Nun befindet sich der „Kranich“ keineswegs im Höhenflug. Vielmehr kann die Airline nur mit Hilfe eines neun Milliarden Euro schweren staatlichen Rettungspakets noch vom Boden abheben. Dafür will der Luftfahrtkonzern aber mit an der Spitze des Fortschritts stehen, wenn es darum geht, die verbliebenen Passagiere gendergerecht zu begrüßen. Vielleicht als kleiner Trost dafür, dass der Service an Board sich gegenläufig zu den Tarifen entwickelt: immer weniger für immer mehr Geld.

Wer sich angeschnallt hat und auf den Start wartet, soll künftig nicht mehr die vertraute Begrüßungsformel „Sehr geehrte Damen und Herren“ vernehmen. Um „alle Passagiere anzusprechen“, schallt demnach ein freundliches „Guten Tag“, „Guten Abend“ oder „Herzlich willkommen an Bord“ aus den Lautsprechern. Alternative Anreden wären nach Angaben eines Unternehmenssprechers ein einfaches „Guten Morgen“ oder „Liebe Gäste“. Die Entscheidung sei im Kontext einer breiteren Diskussion gefallen, in der es darum gehe, alle Gäste an Bord wertzuschätzen.

Oh glückliches Unternehmen, das keine anderen Sorgen hat, möchte man da ausrufen. Offenbar sind selbst Spitzenmanager nicht vor der Versuchung gefeit, bei den vor allem in den öffentlich-rechtlichen Anstalten und im linksgrünen politischen Spektrum zu verortenden Gender-Fans politisch-korrekt zu punkten. Was die Mehrheit der Bevölkerung denkt, ist den Lufthansa-Bossen offenbar gleichgültig. Denn alle Umfragen ergeben, dass die Mehrheit auf eine geschlechtsneutrale Sprache keinen Wert legt – auch nicht die Mehrheit der Frauen.

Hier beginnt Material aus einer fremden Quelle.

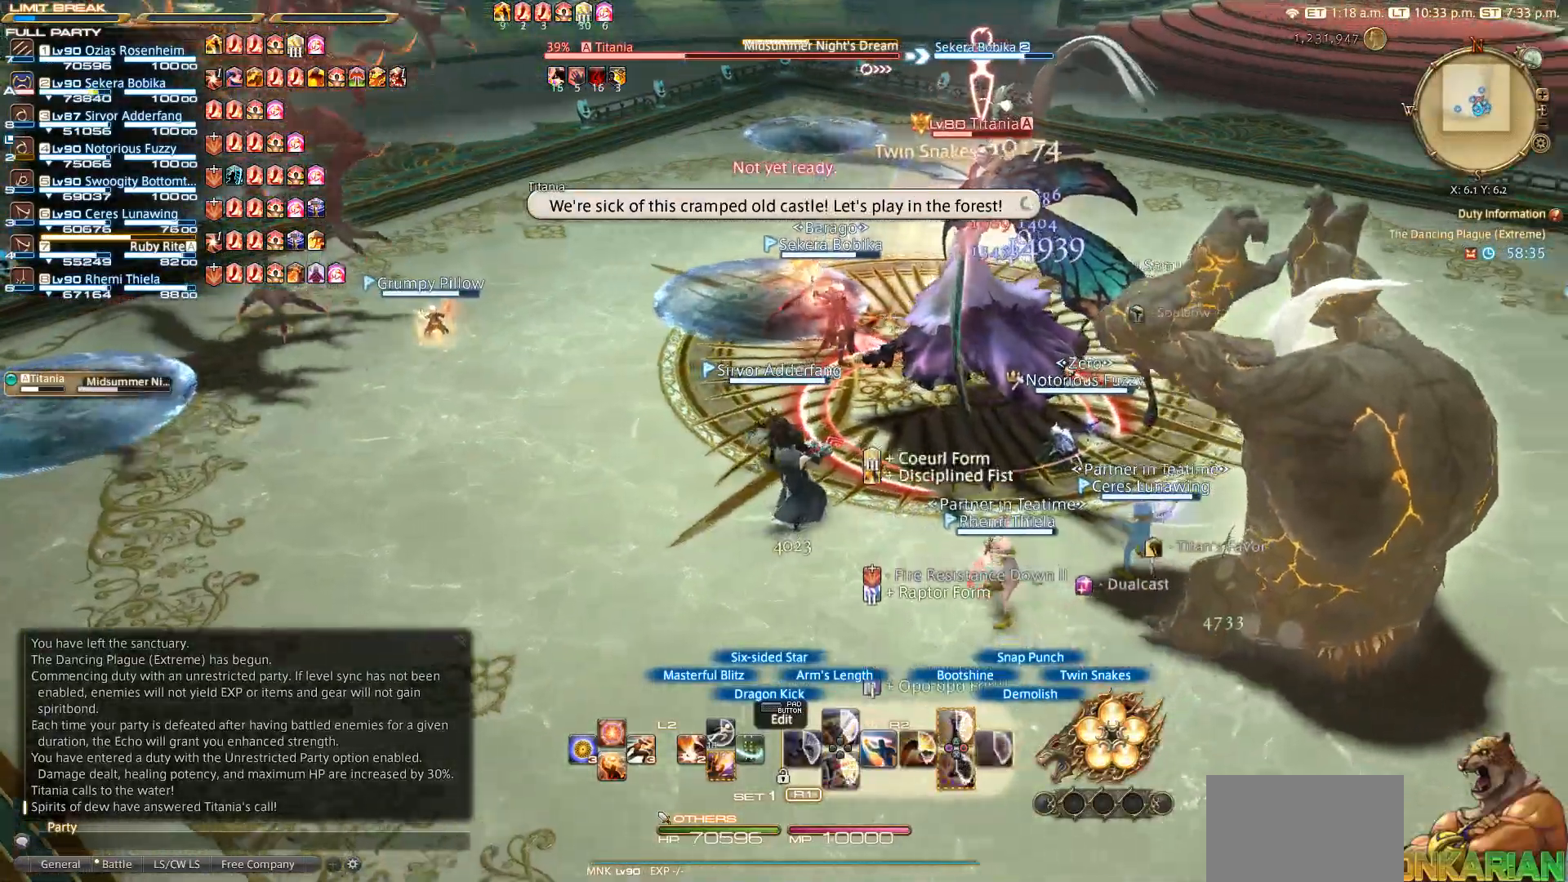
{"dt_ms": 500, "buttons": ["R2"], "left_stick": "right", "right_stick": "center", "events": [[33, "left_stick", "right"], [100, "right_stick", "center"], [250, "CROSS", "down"], [433, "CROSS", "up"]]}
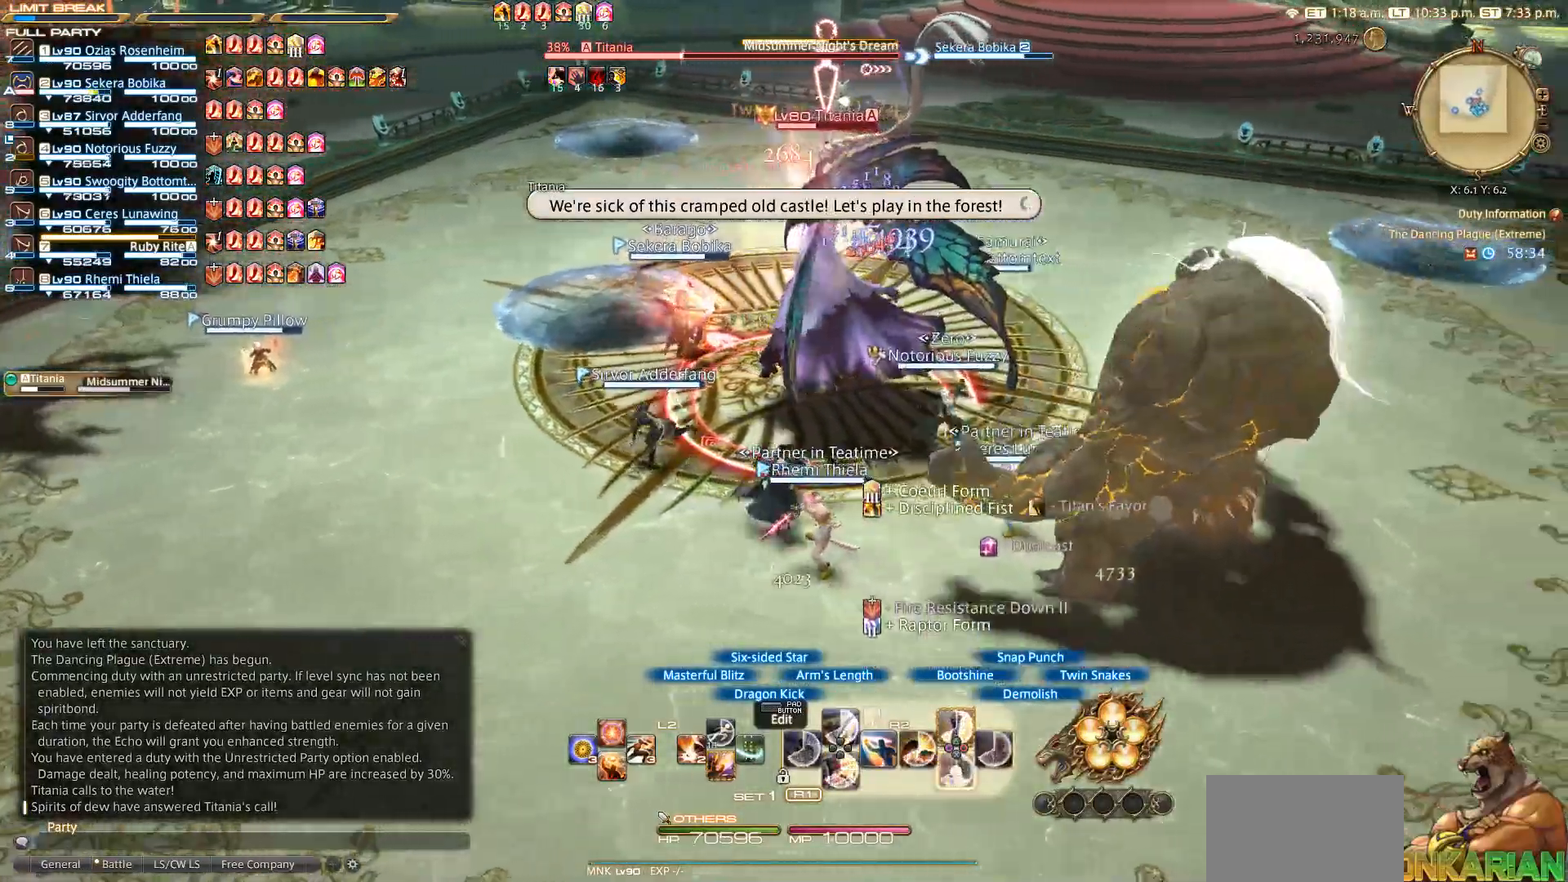
{"dt_ms": 500, "buttons": ["CROSS", "R2"], "left_stick": "center", "right_stick": "center", "events": [[50, "CROSS", "down"], [150, "CROSS", "up"], [317, "CROSS", "down"], [383, "CROSS", "up"], [417, "left_stick", "up"], [483, "CROSS", "down"], [483, "left_stick", "center"]]}
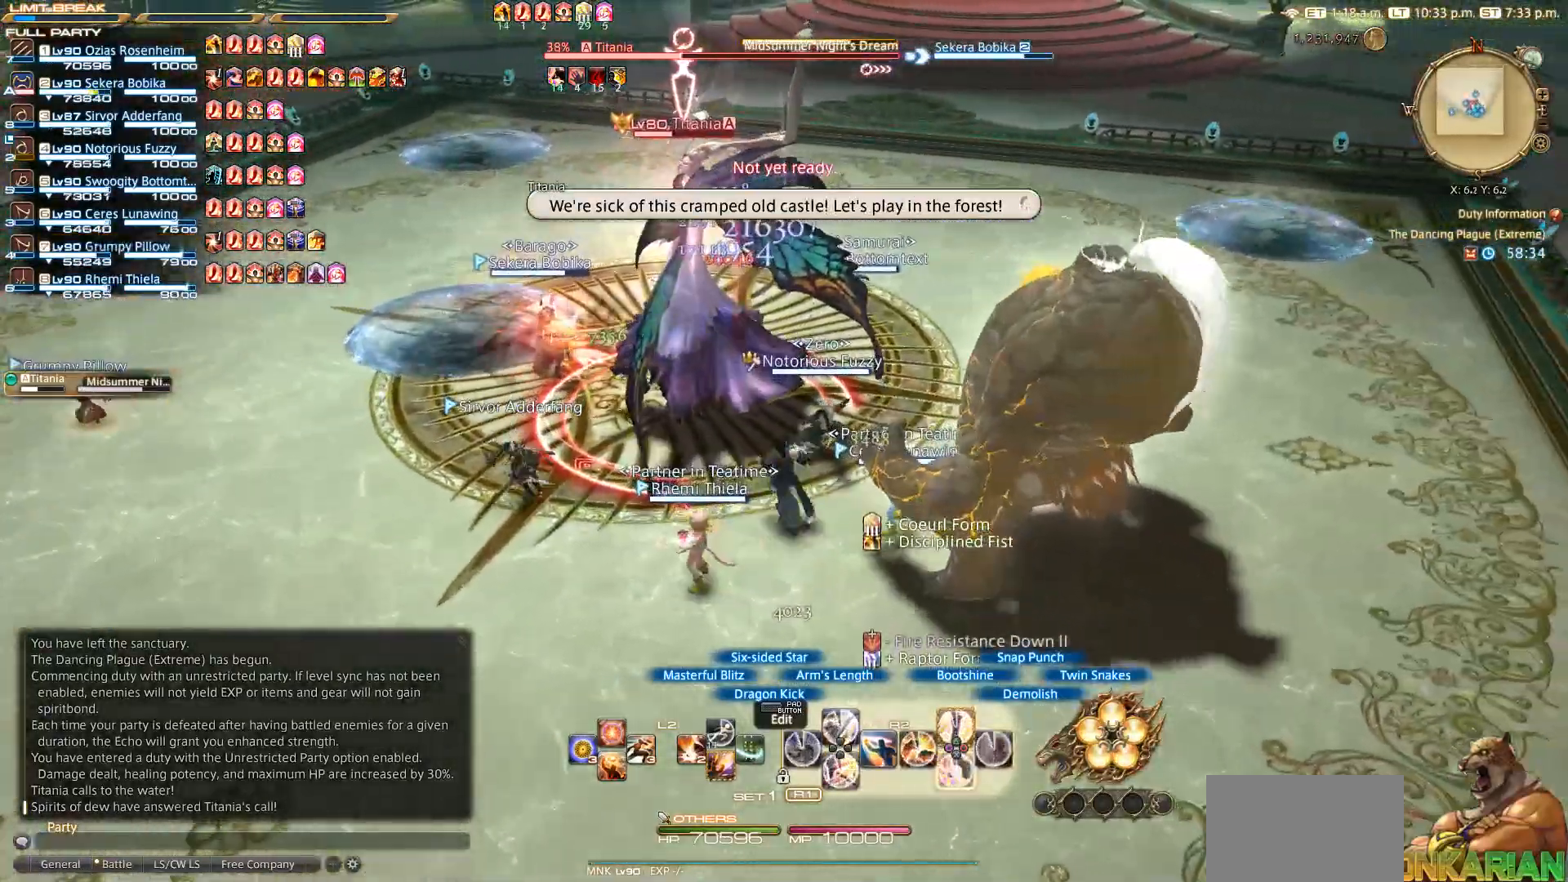
{"dt_ms": 500, "buttons": ["R2"], "left_stick": "center", "right_stick": "center", "events": [[233, "CROSS", "up"], [300, "CROSS", "down"], [483, "CROSS", "up"]]}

Nun kann man argumentieren, die Anrede „Meine Damen und Herren“ schließe Personen aus, die sich selbst weder dem weiblichen noch dem männlichen Geschlecht zuordnen. Die gibt es und sie sind um ihr Schicksal nicht zu beneiden. Aber es handelt sich um eine sehr kleine Gruppe. Bis Ende vergangenen Jahres hatte ganze 275 Personen von der neuen Möglichkeit Gebrauch gemacht, für sich das Geschlecht „divers“ eintragen zu lassen. Auch wenn nicht alle diversen Personen ihr bisheriges Geschlecht im Pass ändern lassen: Die Wahrscheinlichkeit, dass in jedem Lufthansa-Flieger mindestens ein diverser Passagier sitzt, ist minimal.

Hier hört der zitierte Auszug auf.